- The Washington Times - Sunday, September 4, 2005

Hundreds of volunteers showed up at the D.C. Armory yesterday, eager to help set up for the estimated 400 refugees from the flooded-out city New Orleans expected to arrive in the District this week.

“You can’t not be here,” said the Rev. Deacon Helen Trainor, a director of ministry development at St. Columba’s Episcopal Church in Northwest as she set up cots. “Even if this wasn’t my Christian calling, even if I didn’t have to be here, I would be here.”

Most of the volunteers spent yesterday sweeping floors, unloading crates of water and soda, unboxing pillows, passing out blankets and towels, and hanging up curtains.

These volunteers had never met one another, but quickly forged a common bond.

“None of us knew each other before now,” said Janet Nickoney, 28, of the District, who waited for orders outside the armory for several hours yesterday. “But this affects us. This is D.C.’s way of helping out. So here we are.”

The preparations at the armory were just part of the D.C. area’s continued response to the devastation left by Hurricane Katrina in Louisiana, Mississippi and Alabama.

Churches, government agencies and volunteers continued to collect donations and work round-the-clock yesterday to prepare for the arrival of 400 of Louisiana’s hardest-hit residents.

Ten buses and at least 30 D.C. employees, including Metropolitan Police Department officers and health and human services employees, left for New Orleans to pick up refugees Friday. The buses, filled with food and water that will be left in Louisiana, were expected to return with refugees some time this week.

The buses arrived in New Orleans early yesterday, but it was not clear when they would be able to pick up the refugees and return to the District.

“We’re making the best of a very challenging situation,” said D.C. Council member David A. Catania, at-large independent who started organizing the relief effort. “But we will meet and exceed the expectations of our guests.”

Once the setup is complete, the armory will be divided into three sleeping sections, a recreation section and a common area, said Mark Tuohey, chairman of the D.C. Sports & Entertainment Commission, which oversees the armory.

“We’re doing everything we can to make this a restful and dignified place for them,” he said. “Everybody is pitching in.”
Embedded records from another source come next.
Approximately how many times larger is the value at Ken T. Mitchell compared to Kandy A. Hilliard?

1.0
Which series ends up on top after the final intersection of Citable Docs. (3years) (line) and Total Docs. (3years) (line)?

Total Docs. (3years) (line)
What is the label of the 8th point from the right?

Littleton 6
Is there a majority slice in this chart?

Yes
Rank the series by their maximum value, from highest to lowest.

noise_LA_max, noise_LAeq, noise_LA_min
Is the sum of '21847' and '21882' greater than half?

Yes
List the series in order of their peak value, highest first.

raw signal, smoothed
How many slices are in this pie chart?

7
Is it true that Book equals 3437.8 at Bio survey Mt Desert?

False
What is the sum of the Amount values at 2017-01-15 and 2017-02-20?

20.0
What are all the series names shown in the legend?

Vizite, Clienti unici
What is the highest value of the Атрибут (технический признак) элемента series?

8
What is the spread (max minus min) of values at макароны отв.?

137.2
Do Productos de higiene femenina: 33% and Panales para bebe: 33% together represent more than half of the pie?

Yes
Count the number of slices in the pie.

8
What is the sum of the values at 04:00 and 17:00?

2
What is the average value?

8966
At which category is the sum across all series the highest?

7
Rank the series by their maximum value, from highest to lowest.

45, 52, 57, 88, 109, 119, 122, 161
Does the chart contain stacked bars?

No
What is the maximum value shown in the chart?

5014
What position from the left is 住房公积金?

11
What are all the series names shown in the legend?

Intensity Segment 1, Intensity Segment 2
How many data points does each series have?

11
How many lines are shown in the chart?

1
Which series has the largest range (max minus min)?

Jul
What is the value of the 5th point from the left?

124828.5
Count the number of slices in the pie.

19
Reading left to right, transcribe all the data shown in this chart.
About 3,000 area residents have volunteered through the Red Cross, Serve D.C., the Salvation Army and other local charitable organizations to help in the cleanup and refugee effort.

But organizers fear the surge in help will drop long before the rebuilding and need for volunteers is over.

“We are just having a problem making people know that we want to use them,” said Millicent Williams, a spokeswoman for Serve D.C. “But people want to be used now, and they don’t understand that we need them to be patient while we organize the process.”

Officials also asked yesterday that residents not flood the armory with donations of clothing and food.

“We’re grateful that people want to donate, but [for] the future we would ask that people not donate clothing,” Miss Williams said. “We’re working out a warehouse and drop-off station that people can go to take other items, but they need to not bring things to the armory.”

Miss Williams said D.C. volunteers can register by calling the Mayor’s Citywide Call Center at 202/727-1000.

Others in the Washington area are sending more help to the devastated region.

As many as 50 firefighters and rescue personnel from Montgomery County are preparing to leave today for New Orleans. They will join 35 other rescuers from the county in the search for survivors.

Also, the county’s second Urban Search and Rescue Team is on alert and could be deployed by the Federal Emergency Management Agency.

A second unit of D.C. National Guard could be deployed to New Orleans in the next few days, officials with the D.C. National Guard said. Thousands of National Guardsmen from across the country have begun streaming into New Orleans to bring relief to suffering residents and to maintain order.

About 30 officers from the U.S. Mint Police have been deployed by the Treasury Department to provide security for the Federal Reserve bank in New Orleans. The group left at about 5 a.m. yesterday.

Baltimore Mayor Martin O’Malley has made available 1,000 shelter beds for Katrina victims, and encouraged residents to open up their homes to victims and continue donating water and nonperishable food items to any Baltimore City Fire Department firehouse.

More than 100 emergency first responders from Baltimore left for Louisiana yesterday in a convoy of emergency vehicles.

• This article is based in part on wire service reports.